**ASSIGNMENT**
Copy the data verbatim from its start through the line containing "司甚少會告訴客戶的秘密。", including that line, and omit the pictures from your answer.

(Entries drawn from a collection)
============

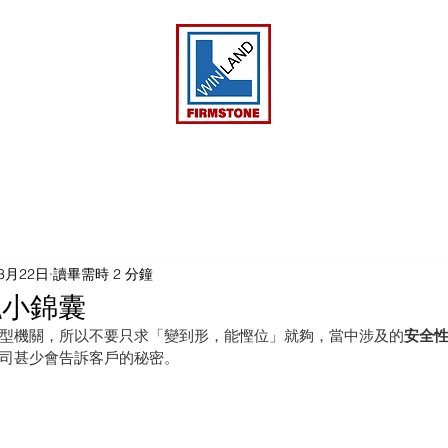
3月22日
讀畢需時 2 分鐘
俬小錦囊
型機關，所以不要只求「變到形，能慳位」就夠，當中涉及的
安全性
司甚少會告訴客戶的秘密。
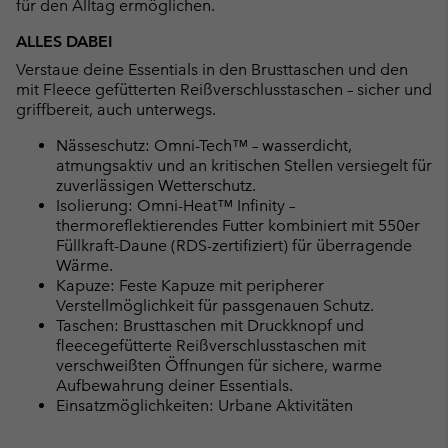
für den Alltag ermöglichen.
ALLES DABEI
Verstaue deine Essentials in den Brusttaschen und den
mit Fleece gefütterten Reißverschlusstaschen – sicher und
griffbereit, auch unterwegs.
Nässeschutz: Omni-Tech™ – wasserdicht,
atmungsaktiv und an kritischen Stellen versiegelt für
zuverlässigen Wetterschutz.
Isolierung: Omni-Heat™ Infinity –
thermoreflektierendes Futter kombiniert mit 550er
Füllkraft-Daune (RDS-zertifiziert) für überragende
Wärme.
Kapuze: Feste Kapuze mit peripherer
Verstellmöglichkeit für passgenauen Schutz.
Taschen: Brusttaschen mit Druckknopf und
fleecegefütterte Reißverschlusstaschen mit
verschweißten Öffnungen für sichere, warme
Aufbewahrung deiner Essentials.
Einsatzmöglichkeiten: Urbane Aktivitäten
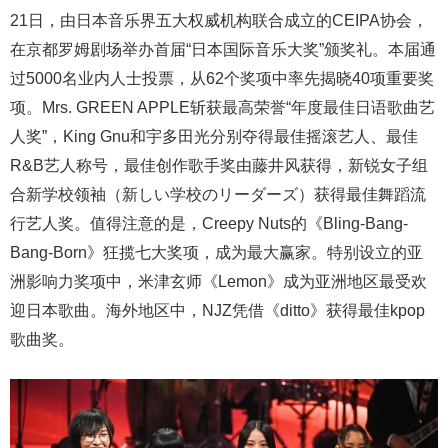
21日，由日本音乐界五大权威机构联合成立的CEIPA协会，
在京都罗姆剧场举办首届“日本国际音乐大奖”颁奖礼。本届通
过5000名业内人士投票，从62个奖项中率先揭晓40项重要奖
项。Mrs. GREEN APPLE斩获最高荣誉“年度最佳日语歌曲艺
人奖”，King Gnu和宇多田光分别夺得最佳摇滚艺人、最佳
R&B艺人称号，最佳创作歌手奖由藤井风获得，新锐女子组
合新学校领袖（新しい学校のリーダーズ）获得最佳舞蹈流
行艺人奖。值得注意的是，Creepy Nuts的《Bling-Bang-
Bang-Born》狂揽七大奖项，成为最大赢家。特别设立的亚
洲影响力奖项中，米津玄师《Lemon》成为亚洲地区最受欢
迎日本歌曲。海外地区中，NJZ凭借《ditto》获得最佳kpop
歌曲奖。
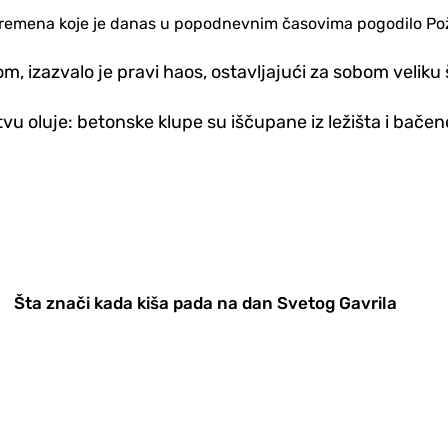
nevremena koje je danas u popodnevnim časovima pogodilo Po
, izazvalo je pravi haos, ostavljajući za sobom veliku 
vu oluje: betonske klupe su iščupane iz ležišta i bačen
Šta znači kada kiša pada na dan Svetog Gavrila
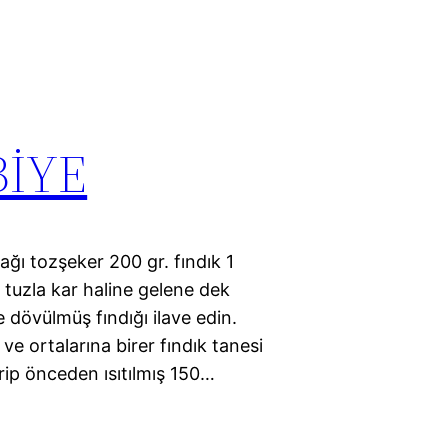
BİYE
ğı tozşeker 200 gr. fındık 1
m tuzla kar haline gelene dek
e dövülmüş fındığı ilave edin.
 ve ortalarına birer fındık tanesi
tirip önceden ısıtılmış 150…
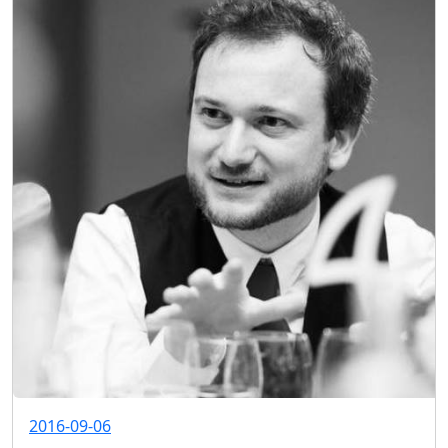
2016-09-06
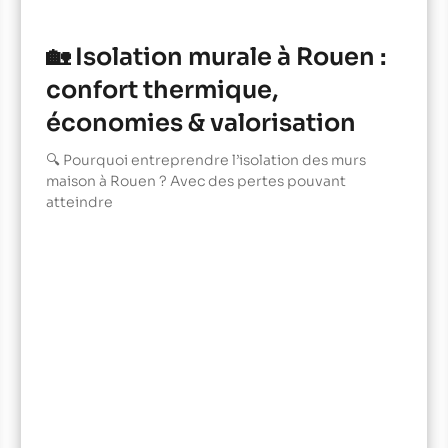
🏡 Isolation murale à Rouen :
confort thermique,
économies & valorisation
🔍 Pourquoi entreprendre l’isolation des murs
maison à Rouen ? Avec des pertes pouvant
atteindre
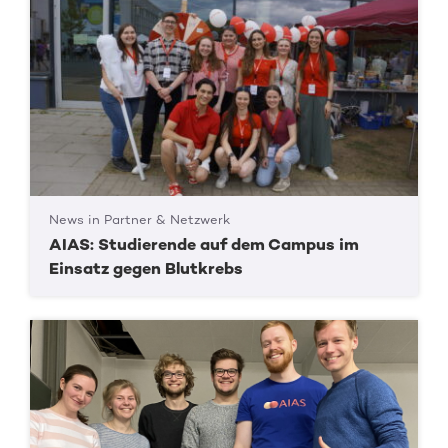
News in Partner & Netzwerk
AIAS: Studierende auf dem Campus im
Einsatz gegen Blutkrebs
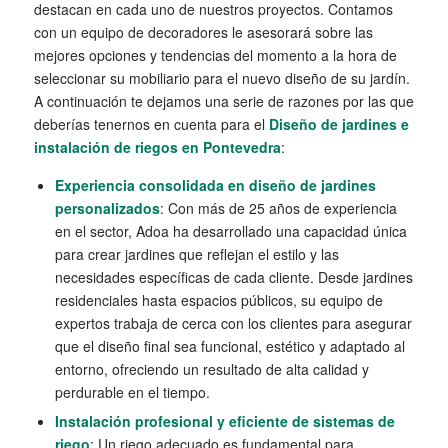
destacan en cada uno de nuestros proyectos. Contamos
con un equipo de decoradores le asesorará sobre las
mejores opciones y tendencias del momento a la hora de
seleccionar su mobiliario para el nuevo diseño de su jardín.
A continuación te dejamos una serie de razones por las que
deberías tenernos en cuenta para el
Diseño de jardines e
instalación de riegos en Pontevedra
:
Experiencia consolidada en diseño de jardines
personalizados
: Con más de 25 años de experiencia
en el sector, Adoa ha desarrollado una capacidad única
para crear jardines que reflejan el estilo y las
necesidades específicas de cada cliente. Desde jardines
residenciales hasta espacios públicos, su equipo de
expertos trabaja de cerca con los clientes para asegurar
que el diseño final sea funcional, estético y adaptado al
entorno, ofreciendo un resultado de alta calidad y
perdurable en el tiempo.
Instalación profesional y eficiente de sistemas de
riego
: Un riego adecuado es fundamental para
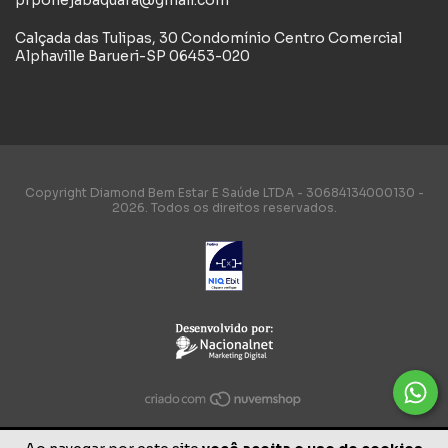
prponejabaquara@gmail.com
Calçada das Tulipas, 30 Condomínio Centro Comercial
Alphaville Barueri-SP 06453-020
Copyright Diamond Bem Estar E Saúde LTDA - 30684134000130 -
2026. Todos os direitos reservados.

============

**ANSWER TO THIS TASK**
3月22日
讀畢需時 2 分鐘
俬小錦囊
型機關，所以不要只求「變到形，能慳位」就夠，當中涉及的
安全性
司甚少會告訴客戶的秘密。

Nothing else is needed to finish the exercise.